■ **PROBLEM TO SOLVE**
Below are entries. Copy exactly the lines running from the line that holds "middle mcp: (1234, 871)" to the line that holds "pinky tip: (1189, 952)", with both ends included.

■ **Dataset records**
= = = =
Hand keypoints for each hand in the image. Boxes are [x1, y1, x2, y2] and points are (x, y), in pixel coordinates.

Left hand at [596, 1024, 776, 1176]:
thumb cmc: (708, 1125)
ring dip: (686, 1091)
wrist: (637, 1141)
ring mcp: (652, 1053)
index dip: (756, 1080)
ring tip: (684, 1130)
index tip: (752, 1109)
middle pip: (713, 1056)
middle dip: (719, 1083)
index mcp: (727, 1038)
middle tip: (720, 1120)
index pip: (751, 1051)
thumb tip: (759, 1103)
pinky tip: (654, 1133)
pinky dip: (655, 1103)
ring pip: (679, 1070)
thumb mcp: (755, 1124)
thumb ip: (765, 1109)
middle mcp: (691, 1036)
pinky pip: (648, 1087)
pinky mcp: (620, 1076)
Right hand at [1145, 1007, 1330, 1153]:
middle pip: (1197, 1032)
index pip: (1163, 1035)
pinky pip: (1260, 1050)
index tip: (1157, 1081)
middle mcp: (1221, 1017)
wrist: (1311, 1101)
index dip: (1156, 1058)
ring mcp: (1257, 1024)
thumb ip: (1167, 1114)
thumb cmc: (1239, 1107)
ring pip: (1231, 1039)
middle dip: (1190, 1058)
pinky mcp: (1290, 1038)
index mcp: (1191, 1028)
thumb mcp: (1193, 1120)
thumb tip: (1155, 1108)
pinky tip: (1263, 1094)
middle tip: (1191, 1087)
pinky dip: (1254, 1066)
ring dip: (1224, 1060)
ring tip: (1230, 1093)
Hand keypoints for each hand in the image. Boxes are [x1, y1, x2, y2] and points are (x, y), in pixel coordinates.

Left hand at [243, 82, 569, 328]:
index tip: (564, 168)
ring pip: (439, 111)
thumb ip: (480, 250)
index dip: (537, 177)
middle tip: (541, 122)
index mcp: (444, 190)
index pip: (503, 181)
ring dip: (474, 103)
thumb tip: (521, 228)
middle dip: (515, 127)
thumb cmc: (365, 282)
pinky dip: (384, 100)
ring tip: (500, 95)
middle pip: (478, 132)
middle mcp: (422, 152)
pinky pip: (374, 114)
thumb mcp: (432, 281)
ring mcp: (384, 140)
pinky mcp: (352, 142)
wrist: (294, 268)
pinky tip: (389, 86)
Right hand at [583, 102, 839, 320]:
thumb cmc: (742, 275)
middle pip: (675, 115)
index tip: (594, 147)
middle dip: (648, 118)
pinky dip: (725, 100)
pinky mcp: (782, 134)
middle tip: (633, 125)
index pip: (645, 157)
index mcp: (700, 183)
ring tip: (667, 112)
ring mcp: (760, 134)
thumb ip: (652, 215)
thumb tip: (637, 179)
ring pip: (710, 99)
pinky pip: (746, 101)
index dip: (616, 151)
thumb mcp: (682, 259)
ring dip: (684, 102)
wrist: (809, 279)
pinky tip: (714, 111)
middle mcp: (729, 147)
= = = =
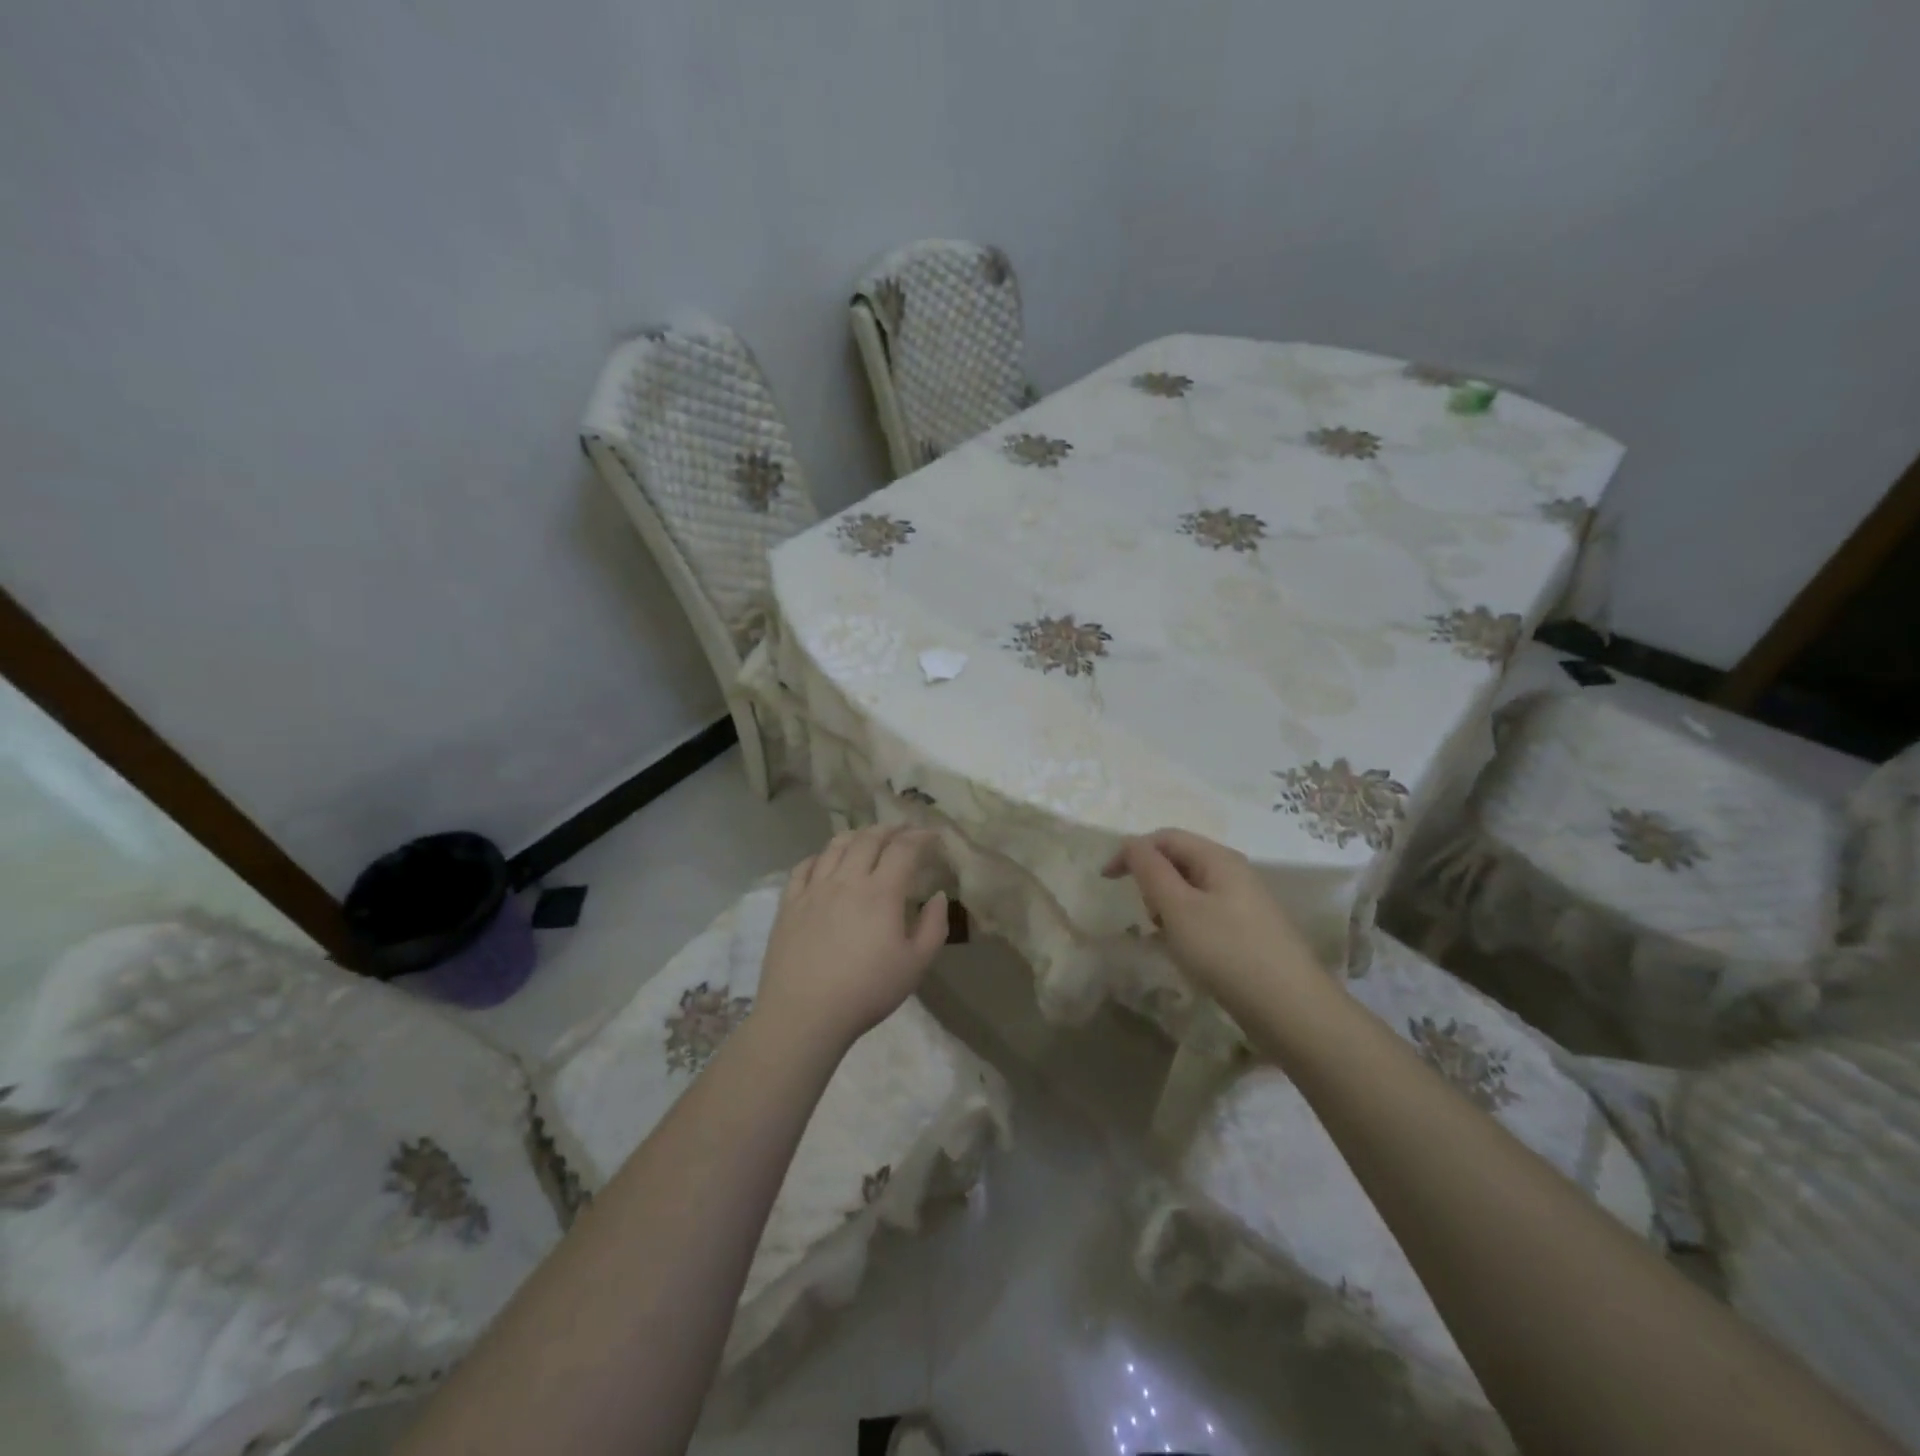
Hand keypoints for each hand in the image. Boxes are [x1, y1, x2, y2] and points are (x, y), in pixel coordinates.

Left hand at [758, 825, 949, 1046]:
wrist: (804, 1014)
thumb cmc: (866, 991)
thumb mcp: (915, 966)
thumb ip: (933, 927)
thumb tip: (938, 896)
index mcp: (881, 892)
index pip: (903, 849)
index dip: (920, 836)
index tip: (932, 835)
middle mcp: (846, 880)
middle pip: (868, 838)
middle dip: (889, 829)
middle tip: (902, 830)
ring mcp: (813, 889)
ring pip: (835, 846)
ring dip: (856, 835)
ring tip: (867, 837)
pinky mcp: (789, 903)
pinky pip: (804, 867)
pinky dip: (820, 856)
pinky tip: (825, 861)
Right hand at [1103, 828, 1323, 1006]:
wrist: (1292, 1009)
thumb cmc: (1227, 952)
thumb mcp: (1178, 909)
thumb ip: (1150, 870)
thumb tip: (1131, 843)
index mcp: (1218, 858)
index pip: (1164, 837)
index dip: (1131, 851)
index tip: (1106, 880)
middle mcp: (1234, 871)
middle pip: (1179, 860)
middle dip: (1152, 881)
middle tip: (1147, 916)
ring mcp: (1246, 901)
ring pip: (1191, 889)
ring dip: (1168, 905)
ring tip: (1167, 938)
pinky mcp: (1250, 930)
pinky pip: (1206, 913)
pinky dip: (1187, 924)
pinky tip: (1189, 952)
= = = =
■ **THE COMPLETED TASK**
middle mcp: (1234, 871)
middle pip: (1179, 860)
middle dip: (1152, 881)
middle tip: (1147, 916)
ring mcp: (1246, 901)
ring pip: (1191, 889)
ring dip: (1168, 905)
ring tip: (1167, 938)
pinky mcp: (1250, 930)
pinky pip: (1206, 913)
pinky dip: (1187, 924)
pinky tip: (1189, 952)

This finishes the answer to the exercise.